For many years my father worked for the Standard Shade Roller Company. The company manufactured rollers for window shades as the name implies. My father’s job was to fuel the boilers used for heat to kiln dry the wood used in the rollers.
Dad worked 12 hour shifts three nights a week as well as a 14 hour shift all day Sunday for a total of 50 hours a week. Normally the company operated on an 8 hour day meaning my father was never there when the company was manufacturing their product. In fact he and an old night watchman named Bill Reader were the only two people on the premises most of the time.
There were time clocks located sporadically around and among the various buildings making up the complex. Bill had to make his rounds once an hour. As he came to each clock he was required to punch in to prove he had been there. It took him about 45 minutes each hour to make his rounds. A few minutes was spent in conversation with my father each hour. Hour after long hour this repetitious routine continued, day after day, for many years.
Most of these tedious hours my father spent alone surrounded by several large furnaces that turned water into steam. The steam was piped to radiators drying the wood used in the roller manufacturing process. Early in his shift each day he had the day’s supply of scrap wood and wooden parts to burn. This required nearly steady shoveling into one of the boilers or another, but after the scrap was gone coal was used. This extended the time required between tendings.
Possibly once or twice during a shift father would coordinate the watchman’s rounds with his boiler care chores so that he could nap for a few minutes. Bill on his never-ending rounds, would then wake father to chat for a few minutes before continuing on.

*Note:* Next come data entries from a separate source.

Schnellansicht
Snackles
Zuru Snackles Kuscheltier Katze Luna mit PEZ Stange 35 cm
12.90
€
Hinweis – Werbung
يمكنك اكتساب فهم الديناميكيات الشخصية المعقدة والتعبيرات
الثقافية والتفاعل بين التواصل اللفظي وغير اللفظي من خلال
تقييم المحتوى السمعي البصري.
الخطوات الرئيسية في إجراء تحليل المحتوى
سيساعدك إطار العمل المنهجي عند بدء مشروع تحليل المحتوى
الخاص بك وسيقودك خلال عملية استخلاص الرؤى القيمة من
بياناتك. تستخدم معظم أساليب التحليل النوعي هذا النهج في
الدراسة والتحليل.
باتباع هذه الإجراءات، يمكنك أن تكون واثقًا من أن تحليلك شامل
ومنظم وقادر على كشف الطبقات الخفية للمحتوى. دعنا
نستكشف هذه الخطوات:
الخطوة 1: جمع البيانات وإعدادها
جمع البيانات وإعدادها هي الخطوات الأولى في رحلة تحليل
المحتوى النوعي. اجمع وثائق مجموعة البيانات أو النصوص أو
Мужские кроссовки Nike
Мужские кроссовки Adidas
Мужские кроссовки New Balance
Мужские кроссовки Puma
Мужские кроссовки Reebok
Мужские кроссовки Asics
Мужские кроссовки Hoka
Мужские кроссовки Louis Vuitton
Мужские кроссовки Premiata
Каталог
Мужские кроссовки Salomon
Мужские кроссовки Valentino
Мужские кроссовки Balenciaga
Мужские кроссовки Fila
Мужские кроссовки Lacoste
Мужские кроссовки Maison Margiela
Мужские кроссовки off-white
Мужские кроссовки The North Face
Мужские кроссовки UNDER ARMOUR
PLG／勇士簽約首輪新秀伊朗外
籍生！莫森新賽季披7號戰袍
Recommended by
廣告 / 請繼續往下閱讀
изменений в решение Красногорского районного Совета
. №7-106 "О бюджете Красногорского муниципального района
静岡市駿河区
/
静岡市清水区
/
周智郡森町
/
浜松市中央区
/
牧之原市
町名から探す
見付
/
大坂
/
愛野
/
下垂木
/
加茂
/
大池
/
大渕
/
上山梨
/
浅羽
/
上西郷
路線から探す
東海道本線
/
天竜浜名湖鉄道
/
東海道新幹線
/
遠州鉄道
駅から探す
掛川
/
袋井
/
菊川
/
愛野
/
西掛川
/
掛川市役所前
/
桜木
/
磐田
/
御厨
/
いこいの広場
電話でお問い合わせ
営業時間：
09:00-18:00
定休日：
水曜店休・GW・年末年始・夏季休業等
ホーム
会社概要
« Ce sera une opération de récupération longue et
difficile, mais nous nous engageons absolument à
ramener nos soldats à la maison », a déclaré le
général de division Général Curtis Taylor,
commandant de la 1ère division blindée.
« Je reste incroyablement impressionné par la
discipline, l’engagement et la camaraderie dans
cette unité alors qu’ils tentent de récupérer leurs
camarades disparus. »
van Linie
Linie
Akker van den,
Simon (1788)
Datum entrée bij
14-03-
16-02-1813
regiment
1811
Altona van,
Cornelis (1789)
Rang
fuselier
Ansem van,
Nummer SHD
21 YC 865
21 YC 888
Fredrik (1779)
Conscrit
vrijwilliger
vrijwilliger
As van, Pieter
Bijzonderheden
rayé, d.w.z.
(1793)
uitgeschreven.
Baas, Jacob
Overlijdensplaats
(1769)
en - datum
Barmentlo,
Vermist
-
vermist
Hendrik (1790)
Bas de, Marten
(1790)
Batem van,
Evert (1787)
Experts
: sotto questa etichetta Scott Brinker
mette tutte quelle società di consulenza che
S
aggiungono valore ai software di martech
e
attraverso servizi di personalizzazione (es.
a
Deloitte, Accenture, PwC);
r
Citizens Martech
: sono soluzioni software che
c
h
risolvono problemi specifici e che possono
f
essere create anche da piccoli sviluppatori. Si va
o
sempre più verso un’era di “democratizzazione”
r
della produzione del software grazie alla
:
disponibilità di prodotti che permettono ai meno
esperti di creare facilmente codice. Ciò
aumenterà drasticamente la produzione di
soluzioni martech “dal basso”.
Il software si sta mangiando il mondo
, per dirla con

Needless to say, father had numerous short periods of inactivity every shift. He read a lot among other things. However, as father was very mechanically inclined he liked to work with his hands, and forever searched for little things to do with a few minor hand tools within his sphere of expertise. One night during the 1950s he found a scrap short piece of the heavy duty wire used to make the round pins for the rollers. As a farmer he imagined forming the wire into a miniature bale hook used to handle baled hay. Soon one had been bent and sharpened.
On yet another occasion he spent some of his idle time forming a carpenter’s wrecking bar.
On a whim, one day as he grew older, he gave the two objects, as well as several more, to my brother Ronald. Ron treasured them for many years. One day he showed them to me, the first I knew they existed. I admired them immensely. Shortly before his passing Ron gave these two to me and I treasure them highly. Sometimes I hold them in my hand and imagine how my father sat one night long ago. With little else to do he lovingly formed these small tools and now over sixty years later I feel attached to him because of his labor of love.